7 Tips for New or Aspiring Marriage Bloggers
by “J” of Hot, Holy & Humorous
Here are some things I’ve learned in my years of blogging:
Find your voice. When I first started writing fiction, I really wanted to write like Jane Austen. But I couldn’t get too many words on the page before my characters started cracking jokes, and eventually I figured out I was just a snarky girl.
Likewise, I hesitated writing and speaking for a long time because I didn’t sound like a lot of the female Christian authors and speakers I admire. But I am no Stormie O’Martian, Beth Moore, or Sheila Gregoire. My voice is my voice. And once I embraced that I enjoy writing about biblical sex (holy), that I believed it could be exciting (hot), and that certain things about sex crack me up (humorous), I’d found my voice.
Thankfully, what’s demonstrated again and again in Scripture is that God wants all personality types and spiritual gifts engaged in furthering His kingdom. Your own perspective, aligned with God’s Word, can be the fresh take that helps someone else who finds your blog. As Oscar Wilde (reportedly) said, “Be yourself. Everyone else is already taken.”
Keep your posts brief and readable. What constitutes “brief” may vary from reader to reader, blog to blog, but as a rule of thumb, most people don’t want super-long posts. So if your standard writing length is 2000+ words, consider whether you can pare that down or break it into a series of posts.
You may need to edit your posts several times to get to a manageable length. Writing shorter posts can at times be harder than long ones. After all, consider Mark Twain’s marvelous observation: “‘I didn’t have time to write a short letter, so I wrote a long one instead.” But make the extra effort, and resist the urge to cover everything about a topic in one post.
Get to the point quickly. Sometimes I read blog posts in which the introduction is half the post. My own drafts often start this way, with my explaining how I got an idea for a post and then why I want to cover it and what difference it will make. Or telling a personal story or an apt analogy with deep description and fervor. Blah, blah, blah. Your reader needs to know pretty quickly why she’s reading this post — what’s in it for her.
Imagine a 250-page book that didn’t get to anything meaty until page 100. You’d stop reading, right? Use a few words of introduction, but get to your theme fairly quickly. Honor your reader’s time.
Be consistent. Try not to post 11 times in November and twice in the next six months. Some successful blog authors do post whenever time and inspiration allow. However, the more common pattern for success is consistent posting, whether that’s once a week, twice a week, or every day of the week.

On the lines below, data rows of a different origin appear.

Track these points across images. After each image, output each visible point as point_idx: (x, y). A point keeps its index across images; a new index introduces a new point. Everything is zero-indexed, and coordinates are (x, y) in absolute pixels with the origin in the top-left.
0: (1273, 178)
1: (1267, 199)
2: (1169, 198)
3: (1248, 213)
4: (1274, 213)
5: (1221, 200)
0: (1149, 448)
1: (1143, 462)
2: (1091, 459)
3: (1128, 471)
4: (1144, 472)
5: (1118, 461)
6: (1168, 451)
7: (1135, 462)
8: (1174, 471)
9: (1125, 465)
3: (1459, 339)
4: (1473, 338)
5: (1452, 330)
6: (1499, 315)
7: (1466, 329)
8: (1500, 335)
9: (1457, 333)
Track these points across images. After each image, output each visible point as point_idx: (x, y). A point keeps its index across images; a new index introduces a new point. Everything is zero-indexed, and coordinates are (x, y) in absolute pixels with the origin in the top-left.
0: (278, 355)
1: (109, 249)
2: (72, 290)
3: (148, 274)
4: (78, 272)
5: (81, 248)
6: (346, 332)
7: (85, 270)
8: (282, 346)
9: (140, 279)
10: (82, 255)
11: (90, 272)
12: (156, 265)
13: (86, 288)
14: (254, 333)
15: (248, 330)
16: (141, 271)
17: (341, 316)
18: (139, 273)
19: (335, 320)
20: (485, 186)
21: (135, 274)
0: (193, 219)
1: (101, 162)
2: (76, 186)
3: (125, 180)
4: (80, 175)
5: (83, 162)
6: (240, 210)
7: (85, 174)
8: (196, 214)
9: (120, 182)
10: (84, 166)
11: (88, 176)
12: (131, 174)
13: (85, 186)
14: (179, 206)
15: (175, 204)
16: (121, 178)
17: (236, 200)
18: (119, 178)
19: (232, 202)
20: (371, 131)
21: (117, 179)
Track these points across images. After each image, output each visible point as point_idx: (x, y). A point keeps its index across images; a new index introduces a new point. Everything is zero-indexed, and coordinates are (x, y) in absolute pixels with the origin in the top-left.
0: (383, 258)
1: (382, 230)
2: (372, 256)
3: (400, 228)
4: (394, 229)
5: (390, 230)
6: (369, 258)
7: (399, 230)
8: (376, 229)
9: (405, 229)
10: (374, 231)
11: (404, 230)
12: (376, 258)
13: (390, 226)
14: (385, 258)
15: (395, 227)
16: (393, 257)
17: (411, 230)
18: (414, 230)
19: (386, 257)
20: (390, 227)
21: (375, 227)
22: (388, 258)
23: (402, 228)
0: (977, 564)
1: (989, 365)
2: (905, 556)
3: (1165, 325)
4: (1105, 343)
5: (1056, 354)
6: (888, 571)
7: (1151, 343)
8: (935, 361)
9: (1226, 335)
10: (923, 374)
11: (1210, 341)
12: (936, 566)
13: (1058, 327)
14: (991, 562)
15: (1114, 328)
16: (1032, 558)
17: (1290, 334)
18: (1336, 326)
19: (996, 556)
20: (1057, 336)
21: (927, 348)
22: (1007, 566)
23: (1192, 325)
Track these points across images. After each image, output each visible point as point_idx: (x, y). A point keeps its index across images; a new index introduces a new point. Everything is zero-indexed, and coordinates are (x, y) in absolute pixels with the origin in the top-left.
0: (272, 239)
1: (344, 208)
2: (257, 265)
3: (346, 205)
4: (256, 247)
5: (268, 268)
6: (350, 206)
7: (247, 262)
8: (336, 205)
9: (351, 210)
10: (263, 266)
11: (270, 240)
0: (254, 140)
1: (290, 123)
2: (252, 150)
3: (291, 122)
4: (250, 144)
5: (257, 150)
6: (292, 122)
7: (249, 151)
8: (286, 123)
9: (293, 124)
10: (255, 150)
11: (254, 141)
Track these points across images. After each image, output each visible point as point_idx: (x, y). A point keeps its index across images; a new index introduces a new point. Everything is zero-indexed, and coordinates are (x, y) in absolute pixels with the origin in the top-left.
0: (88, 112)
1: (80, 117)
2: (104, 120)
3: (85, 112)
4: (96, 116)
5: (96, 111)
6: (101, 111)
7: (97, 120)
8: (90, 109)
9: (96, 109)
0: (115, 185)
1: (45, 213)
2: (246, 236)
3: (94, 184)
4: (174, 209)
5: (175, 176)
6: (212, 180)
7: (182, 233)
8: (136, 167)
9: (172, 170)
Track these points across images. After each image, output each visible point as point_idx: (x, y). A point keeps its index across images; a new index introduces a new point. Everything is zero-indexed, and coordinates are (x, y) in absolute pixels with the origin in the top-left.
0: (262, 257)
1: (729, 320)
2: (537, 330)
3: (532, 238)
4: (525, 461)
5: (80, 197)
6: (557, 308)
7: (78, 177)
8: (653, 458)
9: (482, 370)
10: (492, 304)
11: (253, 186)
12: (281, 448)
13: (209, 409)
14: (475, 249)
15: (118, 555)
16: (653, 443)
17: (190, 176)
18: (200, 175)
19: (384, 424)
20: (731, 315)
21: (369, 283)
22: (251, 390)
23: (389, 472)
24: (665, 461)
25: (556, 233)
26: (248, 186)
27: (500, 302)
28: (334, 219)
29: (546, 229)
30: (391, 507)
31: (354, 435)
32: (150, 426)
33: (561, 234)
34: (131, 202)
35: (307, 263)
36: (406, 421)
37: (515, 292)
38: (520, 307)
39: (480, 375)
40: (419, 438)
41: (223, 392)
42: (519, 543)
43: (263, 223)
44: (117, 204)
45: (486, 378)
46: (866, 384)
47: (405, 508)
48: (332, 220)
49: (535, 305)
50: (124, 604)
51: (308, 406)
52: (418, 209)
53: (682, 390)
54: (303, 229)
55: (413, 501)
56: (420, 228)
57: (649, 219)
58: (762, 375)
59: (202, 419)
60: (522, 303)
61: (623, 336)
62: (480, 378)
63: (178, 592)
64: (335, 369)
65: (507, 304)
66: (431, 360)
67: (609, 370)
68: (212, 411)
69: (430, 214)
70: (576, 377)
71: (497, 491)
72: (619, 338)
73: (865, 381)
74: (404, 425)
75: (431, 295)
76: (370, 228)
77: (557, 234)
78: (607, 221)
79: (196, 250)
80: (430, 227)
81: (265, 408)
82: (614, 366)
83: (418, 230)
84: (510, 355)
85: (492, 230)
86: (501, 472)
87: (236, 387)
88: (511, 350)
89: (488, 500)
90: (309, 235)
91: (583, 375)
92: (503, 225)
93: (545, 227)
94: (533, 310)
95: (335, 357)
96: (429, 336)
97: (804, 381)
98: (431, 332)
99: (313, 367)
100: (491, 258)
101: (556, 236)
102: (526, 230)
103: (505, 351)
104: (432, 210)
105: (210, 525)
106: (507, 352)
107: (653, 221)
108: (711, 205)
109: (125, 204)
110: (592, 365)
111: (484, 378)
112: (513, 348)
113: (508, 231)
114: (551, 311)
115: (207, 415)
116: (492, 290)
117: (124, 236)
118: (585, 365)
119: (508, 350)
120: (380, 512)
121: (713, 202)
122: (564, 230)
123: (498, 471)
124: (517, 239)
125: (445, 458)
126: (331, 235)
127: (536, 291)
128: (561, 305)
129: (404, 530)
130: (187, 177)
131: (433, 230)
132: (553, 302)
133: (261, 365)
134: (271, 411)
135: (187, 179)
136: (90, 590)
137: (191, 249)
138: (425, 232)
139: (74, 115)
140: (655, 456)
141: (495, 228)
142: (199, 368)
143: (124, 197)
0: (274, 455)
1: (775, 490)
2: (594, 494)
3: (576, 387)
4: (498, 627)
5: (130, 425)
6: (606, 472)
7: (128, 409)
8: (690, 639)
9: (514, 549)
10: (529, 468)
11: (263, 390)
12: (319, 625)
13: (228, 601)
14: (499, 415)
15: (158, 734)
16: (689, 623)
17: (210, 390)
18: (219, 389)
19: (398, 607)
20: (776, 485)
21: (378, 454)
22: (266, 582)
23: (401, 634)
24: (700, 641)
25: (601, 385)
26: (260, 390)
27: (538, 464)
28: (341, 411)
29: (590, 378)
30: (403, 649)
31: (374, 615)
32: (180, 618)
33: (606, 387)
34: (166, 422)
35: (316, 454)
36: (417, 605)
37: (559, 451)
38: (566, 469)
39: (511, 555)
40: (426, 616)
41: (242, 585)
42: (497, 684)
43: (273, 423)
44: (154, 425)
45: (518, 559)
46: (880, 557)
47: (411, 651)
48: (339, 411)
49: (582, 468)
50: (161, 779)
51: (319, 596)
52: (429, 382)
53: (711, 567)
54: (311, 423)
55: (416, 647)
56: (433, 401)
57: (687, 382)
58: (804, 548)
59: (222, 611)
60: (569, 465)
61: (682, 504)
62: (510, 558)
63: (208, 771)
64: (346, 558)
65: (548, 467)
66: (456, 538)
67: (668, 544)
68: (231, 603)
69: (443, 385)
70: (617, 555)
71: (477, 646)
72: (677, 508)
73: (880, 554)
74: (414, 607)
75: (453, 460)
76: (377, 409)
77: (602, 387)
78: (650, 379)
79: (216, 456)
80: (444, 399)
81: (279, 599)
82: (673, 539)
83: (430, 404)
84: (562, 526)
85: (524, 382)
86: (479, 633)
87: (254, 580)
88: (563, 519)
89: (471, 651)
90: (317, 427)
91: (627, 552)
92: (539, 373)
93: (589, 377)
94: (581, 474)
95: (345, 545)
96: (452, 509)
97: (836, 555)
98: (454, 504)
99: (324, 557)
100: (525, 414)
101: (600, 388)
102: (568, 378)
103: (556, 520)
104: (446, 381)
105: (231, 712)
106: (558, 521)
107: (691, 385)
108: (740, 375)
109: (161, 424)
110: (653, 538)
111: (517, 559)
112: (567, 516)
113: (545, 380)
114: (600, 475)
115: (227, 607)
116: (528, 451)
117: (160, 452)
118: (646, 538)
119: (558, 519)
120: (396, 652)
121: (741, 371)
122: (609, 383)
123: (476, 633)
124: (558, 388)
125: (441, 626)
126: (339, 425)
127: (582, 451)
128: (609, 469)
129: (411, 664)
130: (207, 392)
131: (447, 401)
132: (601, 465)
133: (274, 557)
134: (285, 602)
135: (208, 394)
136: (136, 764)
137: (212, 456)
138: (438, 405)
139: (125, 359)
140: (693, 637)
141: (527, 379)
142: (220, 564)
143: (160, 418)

Choose what frequency you can honestly manage, and then try to stick to it. If you miss a day, don’t worry about it. If you want to put up an extra post, go for it. But remain fairly consistent so your readers know what to anticipate and expect.
Watch what you cite. Quotations and statistics are often cited incorrectly. Make an extra effort to check your sources. You needn’t hunt down every single citation like a bloodhound on a scavenger hunt, but try to find two sources or the original study or a reputable source. It’s easy to get this stuff wrong, because bad statistics, in particular, float around like dust specks in the air. For instance, in Shaunti Feldhahn’s recent book, The Good News about Marriage (which I haven’t read but plan to!), she talks about how we’ve all been citing a 50% divorce rate for years – and it’s flat-out wrong.
I’m sure I’ve messed up a citation now and then, but I try to get it right. And it’s one thing to be human and err, and another thing altogether to be careless and irresponsible. Check your citations as best you can. And while you’re at it, give credit to others for their words, stats, and ideas.
Decide what your comment policy will be. Some blogs take any and all comments, others moderate all comments, and some are in between. Simply consider ahead of time what kind of blog you want this to be. Do you want to encourage vigorous debate, like a public forum? Do you want to have deep discussions, like a college class? Do you want more lighthearted give-and-take, like a cocktail party? It really helped me when I finally realized I want my blog to be like my home. Respectful guests and lively conversation are welcome. People who insult or make others extremely uncomfortable are not asked back. Those who encourage me and make me laugh will probably get served dessert first. *smile*
Imagining my blog as a particular setting helped me figure out how to treat the variety of comments I receive. Encouragement, respectful disagreement, helpful tips, and personal testimony are welcome, but disrespectful trolls are shown the door.* My house, my rules.
Keep your own priorities. Sometimes it’s difficult to walk away from answering comments or emails or drafting another blog post, when I really need to go on a date with my husband or spend time with my family. You can get swept up interacting with others on your blog or social media, or feel the strong tug of wanting to help others. But having a marriage ministry should never take precedence over your own marriage.
Maintain your own priorities. Since I write about sex, I’d better step away from this screen when my husband approaches me to engage in sexual intimacy. (Sure, I’ll say, “Let me finish this thought,” but then I step away and head to our bedroom.) First things first, and that includes God and your family.
So those are my tips for new or inspiring bloggers. Do you have any tips of your own to share?
*By the way, spam is constant, but disrespectful trolls are not common.